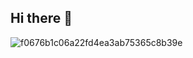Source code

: ## Hi there 👋
![f0676b1c06a22fd4ea3ab75365c8b39e](https://gist.github.com/user-attachments/assets/241117c0-0dfb-41ee-8379-41eb4d366cdb)
<!--
**Artemiy7/Artemiy7** is a ✨ _special_ ✨ repository because its `README.md` (this file) appears on your GitHub profile.

Here are some ideas to get you started:

- 🔭 I’m currently working on ...
- 🌱 I’m currently learning ...
- 👯 I’m looking to collaborate on ...
- 🤔 I’m looking for help with ...
- 💬 Ask me about ...
- 📫 How to reach me: ...
- 😄 Pronouns: ...
- ⚡ Fun fact: ...
-->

▸ EXERCISE DESCRIPTION
Search the data above for the word "currently" and show every line that has it.

▸ YOUR SOLUTION
- 🔭 I’m currently working on ...
- 🌱 I’m currently learning ...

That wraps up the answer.